NVIDIA GeForce RTX 2080 and RTX 2080 TiSource: NVIDIA

What you need to know

  • NVIDIA's ARM acquisition has been in the works since late 2020.
  • Numerous regulatory hurdles have cropped up since then, stalling the acquisition's progress.
  • Now that the obstacle of European summer vacation has been overcome, an EU regulatory probe is the next complication NVIDIA will have to manage.

NVIDIA's ARM acquisition cannot seem to catch a break, based on the long series of setbacks and delays that have beleaguered it since it came into being in late 2020. Regulators from many countries and regions, ranging from China and the U.S. to the UK and EU, have all had a hand in slowing proceedings to a crawl, thereby forcing NVIDIA to reconsider its timeline for the deal. And now, after the tech company overcame the hurdle of waiting out European summer vacation, it has to deal with the EU's next curveball: Antitrust regulators entering full-on probe mode.

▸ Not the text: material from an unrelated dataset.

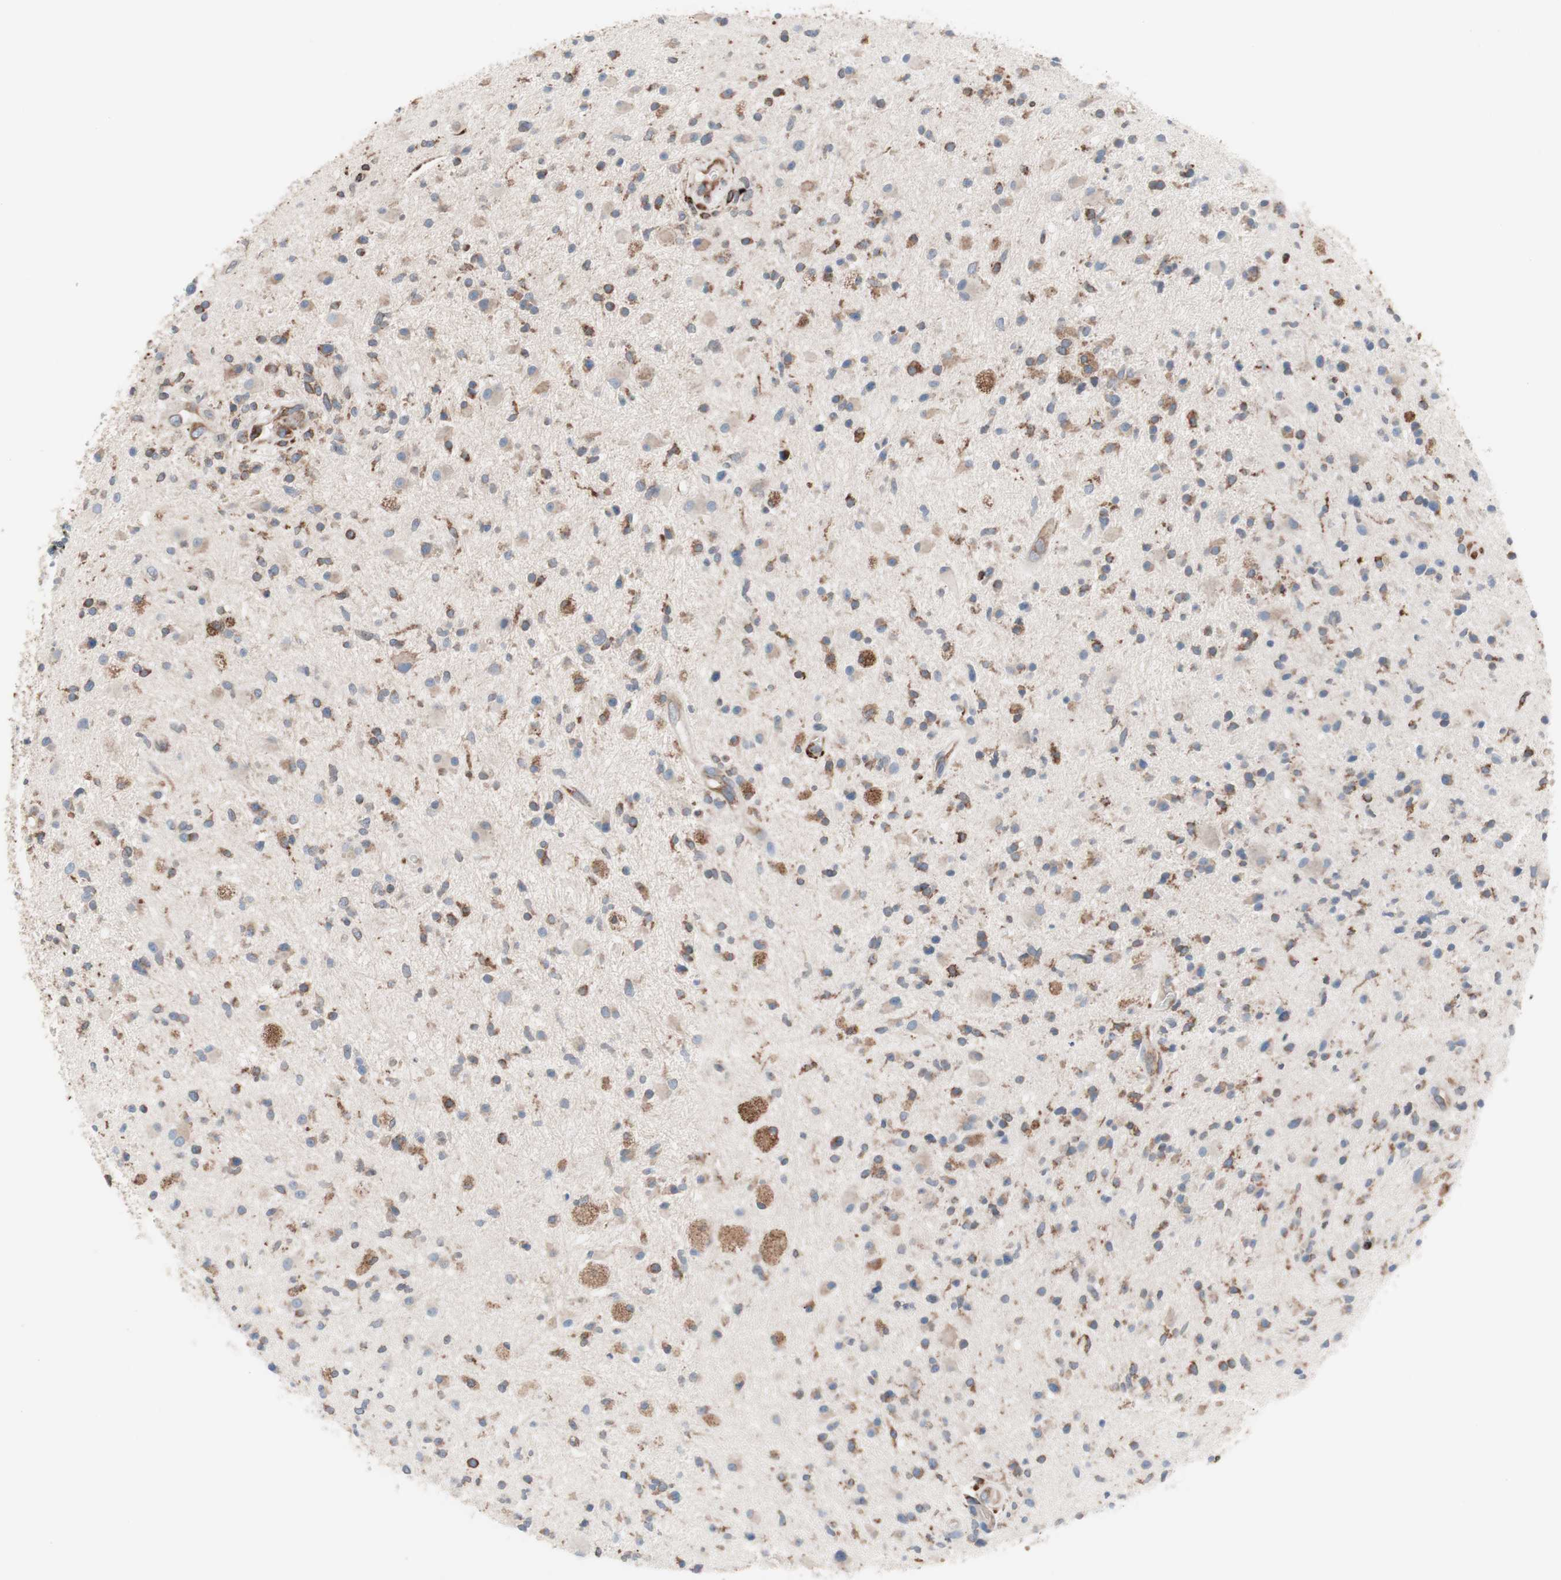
{"staining": {"intensity": "moderate", "quantity": "25%-75%", "location": "cytoplasmic/membranous"}, "tissue": "glioma", "cell_type": "Tumor cells", "image_type": "cancer", "snomed": [{"axis": "morphology", "description": "Glioma, malignant, High grade"}, {"axis": "topography", "description": "Brain"}], "caption": "Immunohistochemical staining of human glioma exhibits medium levels of moderate cytoplasmic/membranous staining in about 25%-75% of tumor cells.", "gene": "SLC27A4", "patient": {"sex": "male", "age": 33}}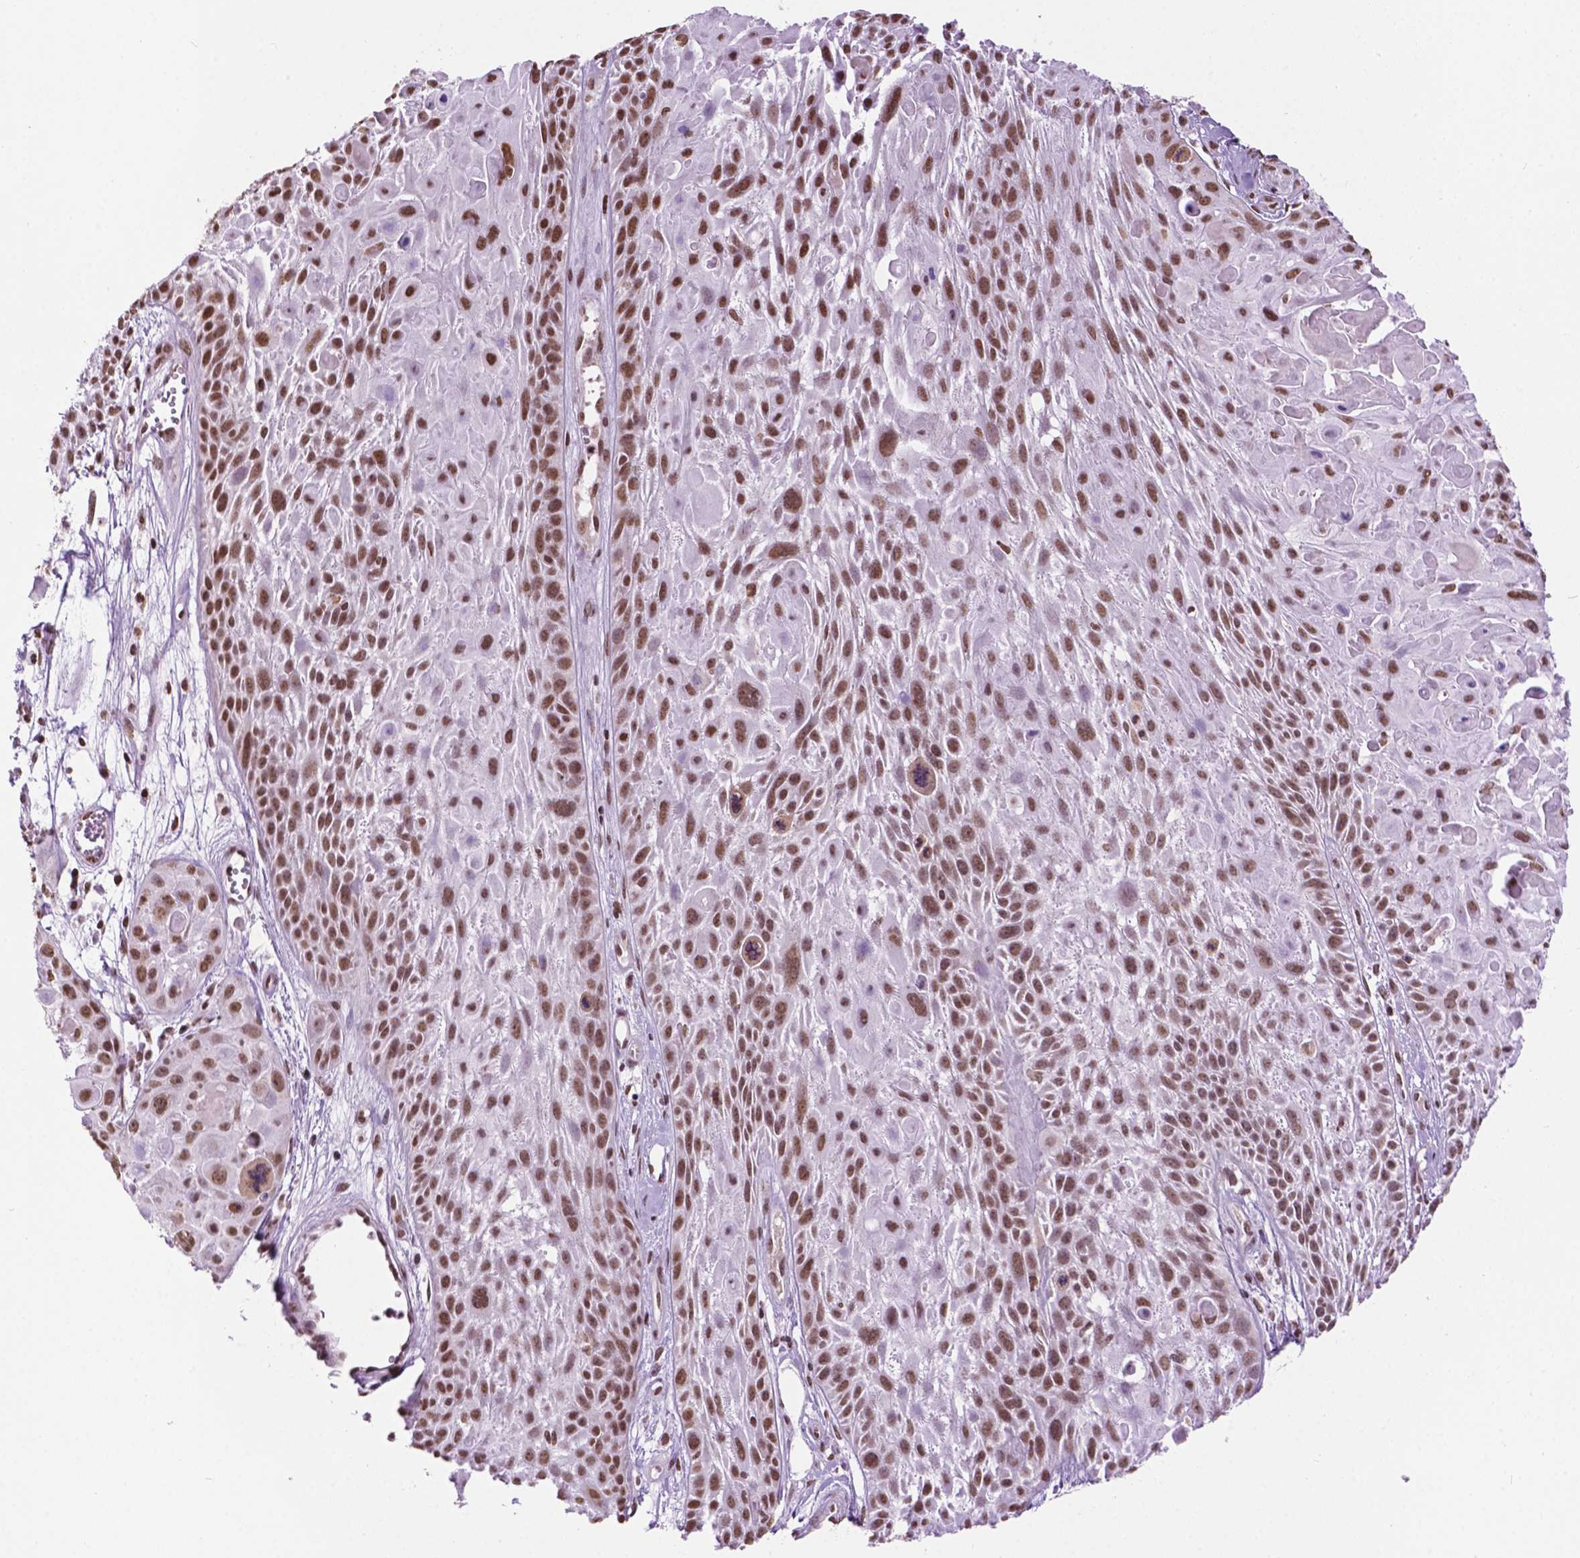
{"staining": {"intensity": "strong", "quantity": ">75%", "location": "nuclear"}, "tissue": "skin cancer", "cell_type": "Tumor cells", "image_type": "cancer", "snomed": [{"axis": "morphology", "description": "Squamous cell carcinoma, NOS"}, {"axis": "topography", "description": "Skin"}, {"axis": "topography", "description": "Anal"}], "caption": "Skin squamous cell carcinoma stained for a protein shows strong nuclear positivity in tumor cells. The staining is performed using DAB brown chromogen to label protein expression. The nuclei are counter-stained blue using hematoxylin.", "gene": "COL23A1", "patient": {"sex": "female", "age": 75}}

As reported by Reuters, the European Commission has now declared it's doing a full investigation to determine whether NVIDIA acquiring ARM would unfairly harm the operations of other industries and rival companies such as Qualcomm, Apple, and Samsung. For its part, NVIDIA says no such thing would happen and that ARM would remain agnostic even under the green team's ownership, not creating unfair biases in the marketplace. But, as evidenced by the probe, regulators are not taking NVIDIA at its word.

It's reported that the European Commission will make its decision by March 15, 2022. Britain is also giving the acquisition a hard lookover, with its competition agency probing the attempted purchase as well.

Between these probes and the pending wildcard of what China will decide on the matter, the light at the end of the acquisition tunnel may still be far off. And the deal could crumble altogether if further delays and complications appear.